What is Goal Directed Therapy?

The idea behind goal directed therapy is that by the first or second session, clear goals will be worked out by you and the clinical psychologist.  That way, treatment stays focused on what you want to achieve.  Without clear goals there’s a risk of getting caught up with secondary issues, or ignoring what it is you want.  It also makes it much easier to end therapy because you can see whether you’re making progress, and whether your goals have been reached.  You can always change goals down the track, but usually people pick goals that see them through the course of treatment.  Different tools and strategies from cognitive behavioural therapy are the mainstay of treatment.

The first session

When you see a clinical psychologist for the first time you’ll spend most of the session providing an overview of your issues.  Some background information will be needed as well.  The clinical psychologist will try to form a picture about your concerns, and to start planning the best approach.  Sometimes you’ll be able to establish goals of treatment by the end of the first session, though that will often only happen in the second session.  You’ll get some feedback from the psychologist, including an estimate of how many sessions are likely to be needed.  A brief description of treatment will be provided, and you’ll generally get some tasks to complete before the next session – it might be to complete a questionnaire, or to note down thoughts or emotions.  Remember that the psychologist doesn’t know you yet, so the first session is really for the psychologist to conduct an assessment rather than to provide treatment straight away.  You’ll have plenty of opportunity to ask any questions.

Session 2 and on

If you didn’t have enough time in the first session to establish goals, or if there are other questions that need to be answered, the second session should see that covered.  From session 2 is when you really start to learn.  And change.  Sessions will typically begin with a quick review of the previous week; this is to gauge where you’re at, and to see if there have been any major incidents.  A proposed agenda for the session is briefly discussed, though sessions can focus on unplanned topics if they’re worthwhile.  Towards the end of each session you’ll generally get some form of homework, possibly extending work done in the session, or putting into practice something that’s been discussed.  Every few sessions there’ll be a review of the goals to see whether you’re making progress.

While the content of sessions will depend on your own life history and personality, and the type of problems that you want help with, there are some features that you can expect.  Cognitive and behavioural approaches assume that emotional and behavioural problems are learned patterns of thinking and acting.  We form assumptions about ourselves and about the world in which we live as a way of simplifying life.  By and large these assumptions save us a lot of time because we don’t have to analyse everything from scratch.  But sometimes those assumptions are incorrect, yet we hang on to them.  When we are challenged in some way, those assumptions are activated, resulting in negative thinking and emotions to suit, whether that be anger, depression, anxiety, jealousy and so on.  Therapy teaches you to identify your negative thoughts, and strategies to be more realistic in your thinking.

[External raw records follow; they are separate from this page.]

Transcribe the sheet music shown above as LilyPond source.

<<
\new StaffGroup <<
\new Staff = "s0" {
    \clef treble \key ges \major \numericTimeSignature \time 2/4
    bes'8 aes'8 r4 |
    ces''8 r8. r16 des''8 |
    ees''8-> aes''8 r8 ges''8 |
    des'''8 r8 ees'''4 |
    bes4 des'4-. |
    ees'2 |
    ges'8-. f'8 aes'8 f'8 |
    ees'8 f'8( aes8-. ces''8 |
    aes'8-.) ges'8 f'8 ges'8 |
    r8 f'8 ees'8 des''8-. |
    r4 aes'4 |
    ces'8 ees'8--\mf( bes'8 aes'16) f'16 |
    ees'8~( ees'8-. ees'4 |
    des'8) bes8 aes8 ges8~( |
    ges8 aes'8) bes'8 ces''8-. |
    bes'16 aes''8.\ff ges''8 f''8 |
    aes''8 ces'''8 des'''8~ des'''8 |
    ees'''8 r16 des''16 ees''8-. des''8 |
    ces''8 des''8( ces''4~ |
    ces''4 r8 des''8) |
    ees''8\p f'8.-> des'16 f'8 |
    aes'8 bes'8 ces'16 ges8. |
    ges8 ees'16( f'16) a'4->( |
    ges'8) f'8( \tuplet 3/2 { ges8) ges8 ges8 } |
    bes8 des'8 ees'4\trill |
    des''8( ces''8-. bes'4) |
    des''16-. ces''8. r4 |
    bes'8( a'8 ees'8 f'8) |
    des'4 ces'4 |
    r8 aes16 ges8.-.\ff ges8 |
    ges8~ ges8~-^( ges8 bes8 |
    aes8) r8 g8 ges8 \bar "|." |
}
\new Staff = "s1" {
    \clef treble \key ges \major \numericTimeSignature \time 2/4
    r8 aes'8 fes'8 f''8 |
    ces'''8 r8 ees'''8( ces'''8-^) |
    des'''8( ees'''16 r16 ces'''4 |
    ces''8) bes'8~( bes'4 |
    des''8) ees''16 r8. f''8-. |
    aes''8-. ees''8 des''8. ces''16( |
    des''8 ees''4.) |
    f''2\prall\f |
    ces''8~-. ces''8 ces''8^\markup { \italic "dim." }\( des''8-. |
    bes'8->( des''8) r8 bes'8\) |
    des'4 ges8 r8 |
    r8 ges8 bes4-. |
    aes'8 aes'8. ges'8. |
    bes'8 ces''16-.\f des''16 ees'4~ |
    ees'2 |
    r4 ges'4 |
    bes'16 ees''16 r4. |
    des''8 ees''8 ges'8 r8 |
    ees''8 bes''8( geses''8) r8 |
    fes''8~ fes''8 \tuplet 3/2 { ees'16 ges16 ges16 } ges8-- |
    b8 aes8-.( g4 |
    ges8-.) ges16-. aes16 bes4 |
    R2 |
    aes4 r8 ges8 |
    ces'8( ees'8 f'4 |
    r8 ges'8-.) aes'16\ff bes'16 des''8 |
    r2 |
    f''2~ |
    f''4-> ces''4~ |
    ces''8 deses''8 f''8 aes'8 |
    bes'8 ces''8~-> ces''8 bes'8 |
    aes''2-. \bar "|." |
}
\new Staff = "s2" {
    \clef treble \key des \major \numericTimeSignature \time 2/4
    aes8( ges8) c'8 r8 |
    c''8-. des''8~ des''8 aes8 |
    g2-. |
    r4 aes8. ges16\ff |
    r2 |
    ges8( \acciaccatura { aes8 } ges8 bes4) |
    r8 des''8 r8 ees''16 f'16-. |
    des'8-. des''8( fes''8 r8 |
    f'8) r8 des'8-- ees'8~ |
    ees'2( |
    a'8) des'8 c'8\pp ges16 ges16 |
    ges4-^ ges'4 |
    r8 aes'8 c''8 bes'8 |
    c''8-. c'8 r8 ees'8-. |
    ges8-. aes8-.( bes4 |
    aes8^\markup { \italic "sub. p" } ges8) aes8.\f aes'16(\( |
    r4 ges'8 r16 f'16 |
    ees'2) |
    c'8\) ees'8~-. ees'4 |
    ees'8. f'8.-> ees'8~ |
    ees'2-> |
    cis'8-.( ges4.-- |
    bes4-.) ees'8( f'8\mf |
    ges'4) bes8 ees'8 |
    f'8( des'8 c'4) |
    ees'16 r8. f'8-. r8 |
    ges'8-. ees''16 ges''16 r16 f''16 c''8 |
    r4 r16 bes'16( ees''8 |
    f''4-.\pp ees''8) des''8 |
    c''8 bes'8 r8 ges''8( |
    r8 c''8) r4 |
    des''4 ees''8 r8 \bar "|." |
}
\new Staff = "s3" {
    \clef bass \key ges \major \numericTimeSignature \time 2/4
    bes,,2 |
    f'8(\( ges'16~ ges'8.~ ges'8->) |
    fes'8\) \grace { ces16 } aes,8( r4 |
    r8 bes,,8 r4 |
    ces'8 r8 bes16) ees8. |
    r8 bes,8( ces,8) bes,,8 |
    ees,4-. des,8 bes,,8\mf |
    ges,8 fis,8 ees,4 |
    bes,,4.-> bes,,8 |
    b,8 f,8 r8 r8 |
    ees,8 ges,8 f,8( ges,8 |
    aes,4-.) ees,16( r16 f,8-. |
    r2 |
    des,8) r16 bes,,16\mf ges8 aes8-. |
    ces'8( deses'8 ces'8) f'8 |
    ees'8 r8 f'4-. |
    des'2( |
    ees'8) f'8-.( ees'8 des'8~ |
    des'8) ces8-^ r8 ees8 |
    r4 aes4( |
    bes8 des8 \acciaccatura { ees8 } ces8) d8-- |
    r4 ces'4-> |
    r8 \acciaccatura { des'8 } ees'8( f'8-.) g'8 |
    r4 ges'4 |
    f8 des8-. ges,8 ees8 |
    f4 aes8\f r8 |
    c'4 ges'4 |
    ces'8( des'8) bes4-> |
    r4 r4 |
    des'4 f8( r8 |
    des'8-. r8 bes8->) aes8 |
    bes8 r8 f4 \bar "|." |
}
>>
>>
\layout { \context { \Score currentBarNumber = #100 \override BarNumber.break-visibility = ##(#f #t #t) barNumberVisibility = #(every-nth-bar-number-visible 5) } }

The underlying unhelpful assumptions are also worked on to help you avoid the same trap in the future. Behaviours that end up making matters worse are identified, and more helpful ways of responding are learned.  There’s a lot more to it than that, but that’s a broad-brush overview of what happens in the majority of sessions.  Most people are seen weekly for the bulk of psychotherapy.

Ending therapy

Treatment is usually around 8 to 10 sessions, though sometimes it’s quicker, and sometimes longer term.  Cognitive behavioural approaches teach you the skills to keep yourself mentally healthy, and to increase your confidence that you can manage on your own.  Often “booster” sessions are scheduled to make sure that you’re on track, say one month and 3 months after treatment has largely ended.  Of course help is available if things change and you need help, or you need to deal with a different problem.  Having clearly defined goals helps in knowing when it’s time to end.